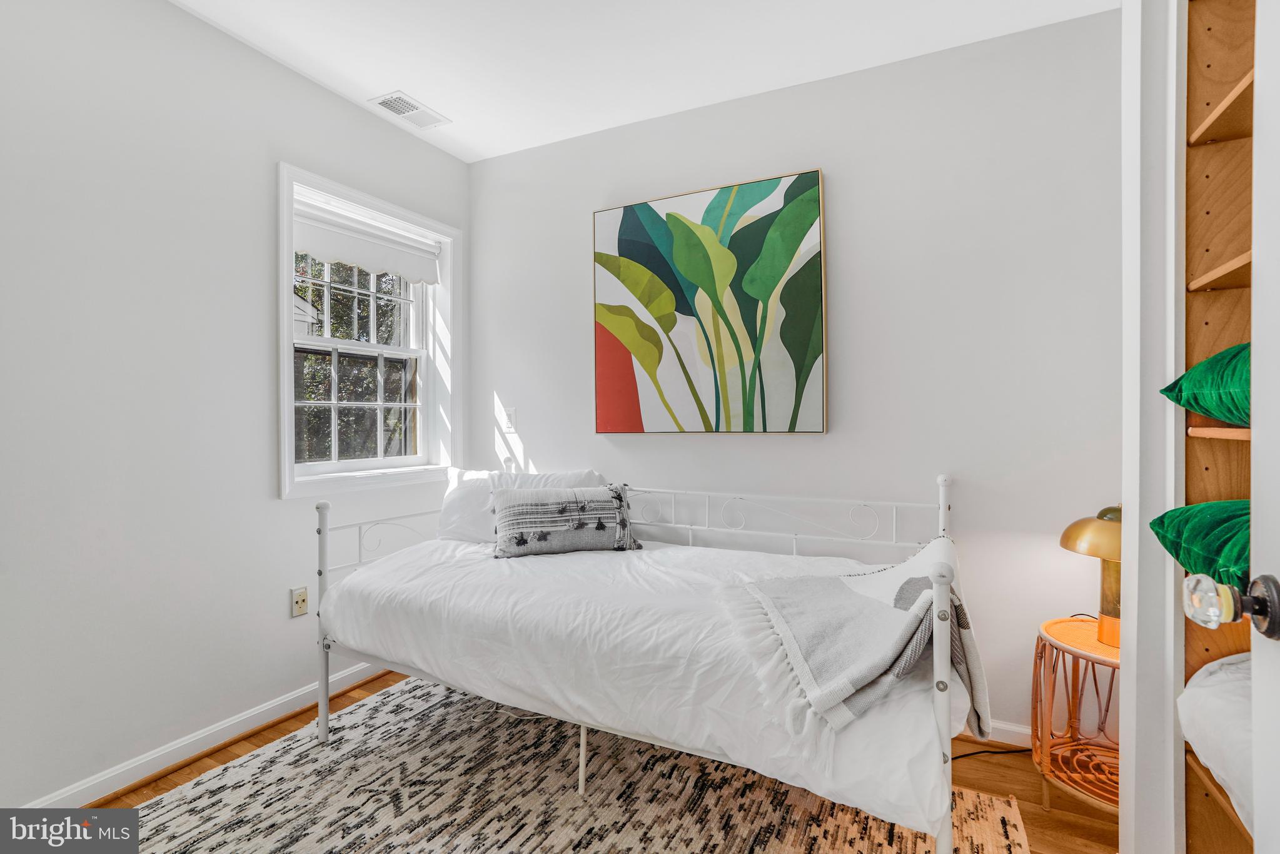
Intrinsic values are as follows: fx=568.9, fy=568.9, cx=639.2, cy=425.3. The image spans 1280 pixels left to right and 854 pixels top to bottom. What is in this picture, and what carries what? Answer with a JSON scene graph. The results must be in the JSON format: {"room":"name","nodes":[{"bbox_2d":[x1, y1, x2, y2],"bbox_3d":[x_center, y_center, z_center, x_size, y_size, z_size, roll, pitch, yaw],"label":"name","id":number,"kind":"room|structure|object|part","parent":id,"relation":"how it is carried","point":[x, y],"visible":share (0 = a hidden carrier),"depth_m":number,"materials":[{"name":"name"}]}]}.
{"room":"bedroom","nodes":[
{"label":"bedroom","id":0,"kind":"room"},
{"bbox_2d":[0,0,468,810],"bbox_3d":[-1.822,-0.143,1.940,0.164,2.761,3.480,0,0,27],"label":"left wall","id":1,"kind":"structure","parent":0,"point":[181,15],"depth_m":1.99,"materials":[{"name":"white paint"}]},
{"bbox_2d":[21,657,396,804],"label":"baseboard","id":2,"kind":"structure","parent":1,"relation":"attached to","point":[89,795],"depth_m":2.10,"materials":[{"name":"white paint"}]},
{"bbox_2d":[290,585,308,617],"bbox_3d":[-1.455,0.752,2.435,0.013,0.117,0.071,0,0,27],"label":"wall socket","id":3,"kind":"object","parent":1,"relation":"attached to","point":[296,591],"visible":0.99,"depth_m":2.43,"materials":[{"name":"plastic"}]},
{"bbox_2d":[276,160,461,499],"bbox_3d":[-1.346,-0.402,2.883,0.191,1.436,1.078,0,0,27],"label":"window","id":4,"kind":"structure","parent":1,"relation":"in","point":[284,322],"depth_m":2.87,"materials":[{"name":"white paint"}]},
{"bbox_2d":[293,200,440,285],"bbox_3d":[-1.359,-0.889,2.837,0.058,0.237,0.897,0,0,27],"label":"roller shade","id":5,"kind":"object","parent":4,"relation":"attached to","point":[361,262],"visible":0.91,"depth_m":2.80,"materials":[{"name":"white fabric"}]},
{"bbox_2d":[88,670,1113,853],"bbox_3d":[-0.151,1.285,1.064,3.820,0.100,3.653,0,0,27],"label":"floor","id":6,"kind":"structure","parent":0,"point":[980,785],"depth_m":1.96,"materials":[{"name":"brown wood"}]},
{"bbox_2d":[105,675,1031,853],"bbox_3d":[-0.374,1.226,1.488,2.539,0.012,2.379,0,0,27],"label":"rug","id":7,"kind":"object","parent":6,"relation":"on","point":[171,822],"visible":0.82,"depth_m":1.84,"materials":[{"name":"beige carpet"}]},
{"bbox_2d":[315,467,987,853],"bbox_3d":[-0.016,0.707,2.232,2.198,1.024,1.292,0,0,27],"label":"daybed","id":8,"kind":"object","parent":7,"relation":"on","point":[324,720],"visible":0.86,"depth_m":1.83,"materials":[{"name":"white"}]},
{"bbox_2d":[323,530,965,839],"bbox_3d":[-0.010,0.722,2.258,2.150,0.396,1.241,0,0,27],"label":"duvet","id":9,"kind":"object","parent":8,"relation":"on","point":[552,558],"visible":0.68,"depth_m":1.72,"materials":[{"name":"white fabric"}]},
{"bbox_2d":[437,467,601,542],"bbox_3d":[-0.591,0.399,2.813,0.787,0.380,0.319,0,0,27],"label":"white pillow","id":10,"kind":"object","parent":9,"relation":"on","point":[447,511],"visible":0.44,"depth_m":2.77,"materials":[{"name":"white fabric"}]},
{"bbox_2d":[490,484,640,557],"bbox_3d":[-0.335,0.415,2.528,0.656,0.297,0.205,0,0,-16],"label":"lumbar pillow","id":11,"kind":"object","parent":9,"relation":"on","point":[522,508],"visible":0.99,"depth_m":2.45,"materials":[{"name":"grey fabric"}]},
{"bbox_2d":[720,535,993,737],"bbox_3d":[0.634,0.567,1.702,0.673,0.428,0.717,0,0,27],"label":"throw blanket","id":12,"kind":"object","parent":9,"relation":"on","point":[830,578],"visible":0.93,"depth_m":1.53,"materials":[{"name":"fabric"}]},
{"bbox_2d":[949,744,1034,761],"bbox_3d":[1.302,1.204,2.127,0.471,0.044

## Aim of the exercise:
Repeat every entry above exactly; images stay out of the copy.

## Response to the task:
Intrinsic values are as follows: fx=568.9, fy=568.9, cx=639.2, cy=425.3. The image spans 1280 pixels left to right and 854 pixels top to bottom. What is in this picture, and what carries what? Answer with a JSON scene graph. The results must be in the JSON format: {"room":"name","nodes":[{"bbox_2d":[x1, y1, x2, y2],"bbox_3d":[x_center, y_center, z_center, x_size, y_size, z_size, roll, pitch, yaw],"label":"name","id":number,"kind":"room|structure|object|part","parent":id,"relation":"how it is carried","point":[x, y],"visible":share (0 = a hidden carrier),"depth_m":number,"materials":[{"name":"name"}]}]}.
{"room":"bedroom","nodes":[
{"label":"bedroom","id":0,"kind":"room"},
{"bbox_2d":[0,0,468,810],"bbox_3d":[-1.822,-0.143,1.940,0.164,2.761,3.480,0,0,27],"label":"left wall","id":1,"kind":"structure","parent":0,"point":[181,15],"depth_m":1.99,"materials":[{"name":"white paint"}]},
{"bbox_2d":[21,657,396,804],"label":"baseboard","id":2,"kind":"structure","parent":1,"relation":"attached to","point":[89,795],"depth_m":2.10,"materials":[{"name":"white paint"}]},
{"bbox_2d":[290,585,308,617],"bbox_3d":[-1.455,0.752,2.435,0.013,0.117,0.071,0,0,27],"label":"wall socket","id":3,"kind":"object","parent":1,"relation":"attached to","point":[296,591],"visible":0.99,"depth_m":2.43,"materials":[{"name":"plastic"}]},
{"bbox_2d":[276,160,461,499],"bbox_3d":[-1.346,-0.402,2.883,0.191,1.436,1.078,0,0,27],"label":"window","id":4,"kind":"structure","parent":1,"relation":"in","point":[284,322],"depth_m":2.87,"materials":[{"name":"white paint"}]},
{"bbox_2d":[293,200,440,285],"bbox_3d":[-1.359,-0.889,2.837,0.058,0.237,0.897,0,0,27],"label":"roller shade","id":5,"kind":"object","parent":4,"relation":"attached to","point":[361,262],"visible":0.91,"depth_m":2.80,"materials":[{"name":"white fabric"}]},
{"bbox_2d":[88,670,1113,853],"bbox_3d":[-0.151,1.285,1.064,3.820,0.100,3.653,0,0,27],"label":"floor","id":6,"kind":"structure","parent":0,"point":[980,785],"depth_m":1.96,"materials":[{"name":"brown wood"}]},
{"bbox_2d":[105,675,1031,853],"bbox_3d":[-0.374,1.226,1.488,2.539,0.012,2.379,0,0,27],"label":"rug","id":7,"kind":"object","parent":6,"relation":"on","point":[171,822],"visible":0.82,"depth_m":1.84,"materials":[{"name":"beige carpet"}]},
{"bbox_2d":[315,467,987,853],"bbox_3d":[-0.016,0.707,2.232,2.198,1.024,1.292,0,0,27],"label":"daybed","id":8,"kind":"object","parent":7,"relation":"on","point":[324,720],"visible":0.86,"depth_m":1.83,"materials":[{"name":"white"}]},
{"bbox_2d":[323,530,965,839],"bbox_3d":[-0.010,0.722,2.258,2.150,0.396,1.241,0,0,27],"label":"duvet","id":9,"kind":"object","parent":8,"relation":"on","point":[552,558],"visible":0.68,"depth_m":1.72,"materials":[{"name":"white fabric"}]},
{"bbox_2d":[437,467,601,542],"bbox_3d":[-0.591,0.399,2.813,0.787,0.380,0.319,0,0,27],"label":"white pillow","id":10,"kind":"object","parent":9,"relation":"on","point":[447,511],"visible":0.44,"depth_m":2.77,"materials":[{"name":"white fabric"}]},
{"bbox_2d":[490,484,640,557],"bbox_3d":[-0.335,0.415,2.528,0.656,0.297,0.205,0,0,-16],"label":"lumbar pillow","id":11,"kind":"object","parent":9,"relation":"on","point":[522,508],"visible":0.99,"depth_m":2.45,"materials":[{"name":"grey fabric"}]},
{"bbox_2d":[720,535,993,737],"bbox_3d":[0.634,0.567,1.702,0.673,0.428,0.717,0,0,27],"label":"throw blanket","id":12,"kind":"object","parent":9,"relation":"on","point":[830,578],"visible":0.93,"depth_m":1.53,"materials":[{"name":"fabric"}]},
{"bbox_2d":[949,744,1034,761],"bbox_3d":[1.302,1.204,2.127,0.471,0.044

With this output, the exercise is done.